* [Fragmento para leer]

En resumen, ¿se encuentra algo satisfactorio en este capítulo? En él,
según la expresión de Isaías, todo es «herida, hinchazón y podrida llaga; no...
curadas, ni vendadas» (Isaías 1:6). Sólo un faro luminoso brilla en estas
tinieblas: la fidelidad del verdadero Leví. Éste responde a todos los deseos
del corazón divino y, a pesar de todo, Dios proseguirá sus designios de amor y
de gracia para con aquellos a quienes su gracia les asocia con Leví.
El capítulo 3 va a mostrarnos lo que el Señor espera de estos últimos y
los caracteres que distinguen a los fieles de los últimos días.
Recordemos aquí que aquellos de Judá que habían vuelto del cautiverio y edificado
el templo de Jerusalén no habían regresado a su tierra como remanente
convertido. Eran un pueblo de profesantes, sujetos a la ley exteriormente, que
habían reedificado el templo; pero el cautiverio en Babilonia de ninguna manera
había cambiado sus corazones.
Como lo hemos visto, a ellos se refieren los dos primeros capítulos y el
principio del tercero (v. 1-15). Este último continúa la exposición de la
historia moral del pueblo, empezada en el versículo 10 del segundo capítulo. La
palabra «vosotros» —la que se encuentra repetidas veces en este capítulo— se
dirige tan sólo al pueblo no creyente que profesaba la ley, sobrepasando, como
el primer versículo del capítulo 1 ya nos lo mostró, los límites de Jerusalén y
de Judá para extenderse a todo el pueblo. «Vosotros, la nación toda» dice el
versículo 9.

* [Datos extraídos]

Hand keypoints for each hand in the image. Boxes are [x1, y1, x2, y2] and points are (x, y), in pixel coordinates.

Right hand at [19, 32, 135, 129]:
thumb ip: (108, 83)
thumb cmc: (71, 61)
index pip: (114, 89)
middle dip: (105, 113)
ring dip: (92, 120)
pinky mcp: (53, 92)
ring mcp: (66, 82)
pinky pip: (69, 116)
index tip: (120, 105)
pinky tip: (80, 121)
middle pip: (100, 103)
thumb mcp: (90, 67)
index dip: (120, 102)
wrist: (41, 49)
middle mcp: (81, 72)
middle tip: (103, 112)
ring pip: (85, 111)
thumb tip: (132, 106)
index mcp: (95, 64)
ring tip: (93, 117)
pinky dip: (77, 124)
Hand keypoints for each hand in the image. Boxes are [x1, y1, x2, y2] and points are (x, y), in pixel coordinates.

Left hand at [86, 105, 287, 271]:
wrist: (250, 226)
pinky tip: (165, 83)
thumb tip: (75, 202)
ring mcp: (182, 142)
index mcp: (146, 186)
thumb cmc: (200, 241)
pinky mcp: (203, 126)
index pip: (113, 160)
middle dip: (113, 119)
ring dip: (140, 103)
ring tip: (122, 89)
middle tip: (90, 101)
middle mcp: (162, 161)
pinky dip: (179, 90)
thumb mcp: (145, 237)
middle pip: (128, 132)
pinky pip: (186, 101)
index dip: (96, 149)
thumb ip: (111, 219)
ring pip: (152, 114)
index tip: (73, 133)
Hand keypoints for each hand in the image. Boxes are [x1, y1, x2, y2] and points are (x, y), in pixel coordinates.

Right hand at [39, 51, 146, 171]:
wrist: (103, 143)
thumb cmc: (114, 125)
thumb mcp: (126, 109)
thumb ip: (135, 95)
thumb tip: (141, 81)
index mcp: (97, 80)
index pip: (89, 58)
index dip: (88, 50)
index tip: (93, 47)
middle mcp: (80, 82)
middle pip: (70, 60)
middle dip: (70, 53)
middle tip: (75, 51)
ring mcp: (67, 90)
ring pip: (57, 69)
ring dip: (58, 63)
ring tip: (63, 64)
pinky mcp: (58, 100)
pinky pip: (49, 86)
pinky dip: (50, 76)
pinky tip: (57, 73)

* [Tareas]
1. Transcribe sin cambios el pasaje del fragmento para leer que comienza en las palabras "El capítulo 3" y termina después de "cambiado sus corazones.".
2. Enumera, sin repeticiones y por orden de aparición, los nombres de lugares geográficos que se mencionan en el fragmento para leer.

* [Respuestas]
1.
El capítulo 3 va a mostrarnos lo que el Señor espera de estos últimos y
los caracteres que distinguen a los fieles de los últimos días.
Recordemos aquí que aquellos de Judá que habían vuelto del cautiverio y edificado
el templo de Jerusalén no habían regresado a su tierra como remanente
convertido. Eran un pueblo de profesantes, sujetos a la ley exteriormente, que
habían reedificado el templo; pero el cautiverio en Babilonia de ninguna manera
había cambiado sus corazones.

2. Judá, Jerusalén, Babilonia